The first English version of this ancient Hittite equine training manual, known to scholars as the Kikkuli Text, was printed more than 3,000 years later at the King Library Press in 1977. The press was established to teach and perpetuate historic printing methods, and the Kikkuli Text was printed by hand from hand-set type on an antique printing press. Underwritten by Keeneland Library, which holds the copyright for the English translation, that edition was designed by well-known hand press printer Carolyn Hammer, who was curator of Rare Books in University of Kentucky Libraries' Special Collections and who founded the King Library Press in 1956.

Printed on Japanese paper in an edition of 125 copies, the first run of the book was illustrated by book artist Carolyn Whitesel, who based her drawings on ancient Assyrian bas-reliefs. The text’s daily training instructions were printed on sheets folded in three panels, and housed in decorated cardboard cases.

BRIEF A ▸
Return each line in the rows below that contains the string "tekercs".

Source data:
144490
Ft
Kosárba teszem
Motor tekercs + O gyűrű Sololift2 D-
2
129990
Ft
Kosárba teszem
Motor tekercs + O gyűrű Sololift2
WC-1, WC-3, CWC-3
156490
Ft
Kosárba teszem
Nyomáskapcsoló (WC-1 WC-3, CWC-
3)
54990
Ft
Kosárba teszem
==
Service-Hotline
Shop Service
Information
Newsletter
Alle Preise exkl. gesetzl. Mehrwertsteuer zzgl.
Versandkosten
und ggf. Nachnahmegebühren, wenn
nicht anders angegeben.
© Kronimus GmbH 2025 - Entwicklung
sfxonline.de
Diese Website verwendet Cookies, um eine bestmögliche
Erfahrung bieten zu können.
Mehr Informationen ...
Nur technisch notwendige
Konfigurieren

BRIEF B ▸
Write the next part of the passage above on the hand-printed English edition of the Kikkuli Text, starting after its final sentence.

ANSWER SECTION A ▸
Motor tekercs + O gyűrű Sololift2 D-
Motor tekercs + O gyűrű Sololift2

ANSWER SECTION B ▸
To mark the occasion of the 2010 Alltech FEI World Equestrian Games coming to Kentucky, Keeneland is again collaborating with UK Libraries on an edition of the Kikkuli Text, also printed at the King Library Press.

The 2010 edition is newly laid out by Press Director Paul Evans Holbrook and digital design expert David Elbon. Hand printed on fine book papers employing a photopolymer transfer process, and highlighted by depictions of Hittite chariots as found among the reliefs decorating the Abu Simbel temple in Egypt, this edition will run to 100 copies, and will be available during the World Equestrian Games.